:: Passage for review ::
_ _ _ _

President Obama’s top science and technology adviser warned that man-made climate change is putting shrimp, lobsters, crabs and oysters at risk.
John Holdren, the director of the White House Office of Science and Technology Policy, said at a White House-sponsored event that some of the excess carbon dioxide dissolves in seawater to form carbonic acid.
Vice President Joe Biden, who also addressed the summit, said there would be “winners and losers” as the U.S. transitions to a sustainable energy source.
“This puts at risk all of the marine organisms that make their shells from calcium carbonate including shrimp, oysters, lobsters, crabs and many of the zooplankton near the base of ocean food webs,” Holdren said at the White House’s Summit on Climate & the Road through Paris: Business & Science. “We know too that climate change will continue for many decades to come.”
According to Holdren, the “pace and pattern of the changes in climate” that have occurred since the industrial revolution match with “great fidelity” what climate science told us would result from the buildup of heat-trapping gases in the atmosphere.
“Clear beyond reasonable doubt is that the ongoing human-caused changes in climate are already causing harm to life, property, economics and ecosystems including more extremely hot days and longer and stronger heat waves often accompanied by worse smog,” Holdren said.
“Longer allergy seasons, a larger fraction of total precipitation coming in extreme downpours resulting in floods and mudslides, an increase in the power of the strongest tropical storms, shoreline erosion and aggravation, coastal flooding by sea levels rising, longer and more intense droughts in regions prone to drought, a longer wildfire season and larger areas burned in regions prone to that and major impacts on ecosystem dynamics, including the factors governing pest outbreaks and geographic ranges of tropical diseases,” he added.
Biden told the audience he had to leave a meeting with President Obama to attend the event.
“As much as I love you I’ve been in a meeting with the president on other matters for the last two hours and it’s hard to say, ‘Mr. President, you’re on your own. I’m leaving.’ Although he is on his own. He doesn’t need me,” he said.
Biden called the business sector, corporate America and the financial sectors “indispensible partners” in combating climate change.
“Absent your judgment that we have to act to have a sustainable energy source, we’re not going to get anywhere,” he said.
Biden said the government should be mindful of the impact on the coal industry.
“We would be lying to one another if we didn’t acknowledge there’s winners and losers as we make this transition. There are — we try to accommodate for that in our suggestions — for example, coal,” Biden said.
“There’s a whole group of hard-working, decent, honorable people who’ve built an entire culture for the last 150 years around coal. It’s not just a salary, it’s not just a coalmine, it’s how you get married, how you get buried, what your social mores are, what churches you go to,” he added, referencing his hometown of Scranton, Pa.
Biden pointed out that the coal miners and others would ultimately be hurt by the development of alternative energy sources.
“Those of my liberal friends who just dismiss this notion that, ‘well, it’s just the way transitions occur’ ‚Äì there are people who get hurt. There will be industries that get hurt, and it matters, and we have an obligation to help them transition,” he said.

_ _ _ _

[Dataset entries]
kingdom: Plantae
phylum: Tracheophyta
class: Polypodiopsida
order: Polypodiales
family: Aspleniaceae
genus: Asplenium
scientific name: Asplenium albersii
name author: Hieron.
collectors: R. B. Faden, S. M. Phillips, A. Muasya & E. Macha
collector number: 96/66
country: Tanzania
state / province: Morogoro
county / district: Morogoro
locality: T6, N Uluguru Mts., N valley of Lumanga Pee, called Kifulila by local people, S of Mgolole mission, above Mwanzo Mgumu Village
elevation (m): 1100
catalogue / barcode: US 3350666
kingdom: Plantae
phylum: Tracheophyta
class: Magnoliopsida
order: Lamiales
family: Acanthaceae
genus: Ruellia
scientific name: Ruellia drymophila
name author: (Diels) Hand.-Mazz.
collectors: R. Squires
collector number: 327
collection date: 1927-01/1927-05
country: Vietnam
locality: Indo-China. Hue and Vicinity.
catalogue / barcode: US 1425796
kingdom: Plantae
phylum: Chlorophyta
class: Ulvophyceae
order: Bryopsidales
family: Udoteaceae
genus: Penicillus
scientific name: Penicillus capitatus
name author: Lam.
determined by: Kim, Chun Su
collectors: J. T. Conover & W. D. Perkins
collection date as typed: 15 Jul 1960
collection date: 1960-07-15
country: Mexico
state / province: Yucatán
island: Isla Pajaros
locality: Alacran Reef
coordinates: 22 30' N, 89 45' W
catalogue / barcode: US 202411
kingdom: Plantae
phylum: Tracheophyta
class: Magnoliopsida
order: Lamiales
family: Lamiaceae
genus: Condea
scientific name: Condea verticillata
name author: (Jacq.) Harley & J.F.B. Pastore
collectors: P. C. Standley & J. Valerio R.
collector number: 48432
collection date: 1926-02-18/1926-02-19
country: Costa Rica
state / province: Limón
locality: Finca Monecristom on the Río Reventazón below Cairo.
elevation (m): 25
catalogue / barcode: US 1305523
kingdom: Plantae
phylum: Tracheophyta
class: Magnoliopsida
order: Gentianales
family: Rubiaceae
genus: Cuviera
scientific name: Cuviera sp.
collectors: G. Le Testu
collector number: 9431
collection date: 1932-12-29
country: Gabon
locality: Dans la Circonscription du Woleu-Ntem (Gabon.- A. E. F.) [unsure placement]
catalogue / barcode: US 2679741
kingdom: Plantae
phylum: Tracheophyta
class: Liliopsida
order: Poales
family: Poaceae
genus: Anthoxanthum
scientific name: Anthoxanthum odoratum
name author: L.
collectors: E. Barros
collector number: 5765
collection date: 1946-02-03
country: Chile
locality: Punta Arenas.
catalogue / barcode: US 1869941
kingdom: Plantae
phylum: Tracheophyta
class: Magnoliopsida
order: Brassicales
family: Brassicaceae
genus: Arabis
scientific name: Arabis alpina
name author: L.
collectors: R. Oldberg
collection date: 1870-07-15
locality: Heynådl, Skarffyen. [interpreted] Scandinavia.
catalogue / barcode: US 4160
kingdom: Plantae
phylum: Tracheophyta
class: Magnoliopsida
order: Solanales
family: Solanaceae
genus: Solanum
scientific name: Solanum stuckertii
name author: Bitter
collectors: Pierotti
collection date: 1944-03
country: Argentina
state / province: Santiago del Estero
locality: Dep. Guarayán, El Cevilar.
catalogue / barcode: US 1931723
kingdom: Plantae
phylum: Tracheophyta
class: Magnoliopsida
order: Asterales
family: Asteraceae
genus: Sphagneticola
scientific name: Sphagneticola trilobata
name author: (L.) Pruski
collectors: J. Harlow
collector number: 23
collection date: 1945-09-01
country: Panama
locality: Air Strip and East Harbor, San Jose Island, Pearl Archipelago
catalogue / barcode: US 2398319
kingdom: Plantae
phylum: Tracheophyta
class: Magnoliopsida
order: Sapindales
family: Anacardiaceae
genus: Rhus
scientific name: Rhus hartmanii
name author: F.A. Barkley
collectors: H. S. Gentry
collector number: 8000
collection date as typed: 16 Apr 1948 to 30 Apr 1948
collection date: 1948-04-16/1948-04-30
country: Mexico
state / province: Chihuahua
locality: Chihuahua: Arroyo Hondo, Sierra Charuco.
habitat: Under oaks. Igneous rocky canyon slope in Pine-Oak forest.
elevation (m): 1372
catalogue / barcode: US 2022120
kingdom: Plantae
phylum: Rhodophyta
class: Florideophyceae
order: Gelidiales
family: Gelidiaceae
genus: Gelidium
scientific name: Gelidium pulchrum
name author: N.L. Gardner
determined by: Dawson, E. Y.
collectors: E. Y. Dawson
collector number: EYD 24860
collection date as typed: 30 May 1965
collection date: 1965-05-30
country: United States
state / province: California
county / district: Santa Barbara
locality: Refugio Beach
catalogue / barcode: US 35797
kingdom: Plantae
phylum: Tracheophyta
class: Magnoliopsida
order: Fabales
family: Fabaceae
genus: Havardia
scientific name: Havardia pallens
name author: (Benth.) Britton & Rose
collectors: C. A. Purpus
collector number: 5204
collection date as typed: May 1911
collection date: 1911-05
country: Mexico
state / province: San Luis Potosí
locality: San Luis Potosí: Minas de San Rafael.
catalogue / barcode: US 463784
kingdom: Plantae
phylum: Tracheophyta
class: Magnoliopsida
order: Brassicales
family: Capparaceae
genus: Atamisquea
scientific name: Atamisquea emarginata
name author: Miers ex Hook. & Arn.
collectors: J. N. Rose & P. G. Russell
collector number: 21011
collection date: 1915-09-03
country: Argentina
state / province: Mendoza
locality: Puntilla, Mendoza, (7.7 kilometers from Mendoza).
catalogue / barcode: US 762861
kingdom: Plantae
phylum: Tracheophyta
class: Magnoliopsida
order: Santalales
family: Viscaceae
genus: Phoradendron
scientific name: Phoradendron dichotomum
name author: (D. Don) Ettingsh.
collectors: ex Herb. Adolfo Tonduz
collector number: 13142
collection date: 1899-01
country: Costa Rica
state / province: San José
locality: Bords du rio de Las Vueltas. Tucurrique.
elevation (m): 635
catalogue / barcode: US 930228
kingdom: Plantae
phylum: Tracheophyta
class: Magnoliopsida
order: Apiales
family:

_ _ _ _

:: Required action 1 ::
Translate this sentence from the climate summit article into Spanish: "Biden said the government should be mindful of the impact on the coal industry."
:: Required action 2 ::
Please summarize the climate summit article in two sentences.
:: Required action 3 ::
Reproduce verbatim the part of the climate summit article starting with "Biden said the" and going on through "of Scranton, Pa.".

:: Your response 1 ::
Biden dijo que el gobierno debería tener en cuenta el impacto en la industria del carbón.

:: Your response 2 ::
John Holdren warned at a White House summit that excess carbon dioxide dissolving in seawater as carbonic acid puts shelled marine life such as shrimp, lobsters, crabs and oysters at risk, and he said human-caused climate change is already causing harm. Joe Biden called business and finance indispensable partners against climate change and acknowledged there will be winners and losers in the transition, including coal communities that will be hurt and should be helped to transition.

:: Your response 3 ::
Biden said the government should be mindful of the impact on the coal industry.
“We would be lying to one another if we didn’t acknowledge there’s winners and losers as we make this transition. There are — we try to accommodate for that in our suggestions — for example, coal,” Biden said.
“There’s a whole group of hard-working, decent, honorable people who’ve built an entire culture for the last 150 years around coal. It’s not just a salary, it’s not just a coalmine, it’s how you get married, how you get buried, what your social mores are, what churches you go to,” he added, referencing his hometown of Scranton, Pa.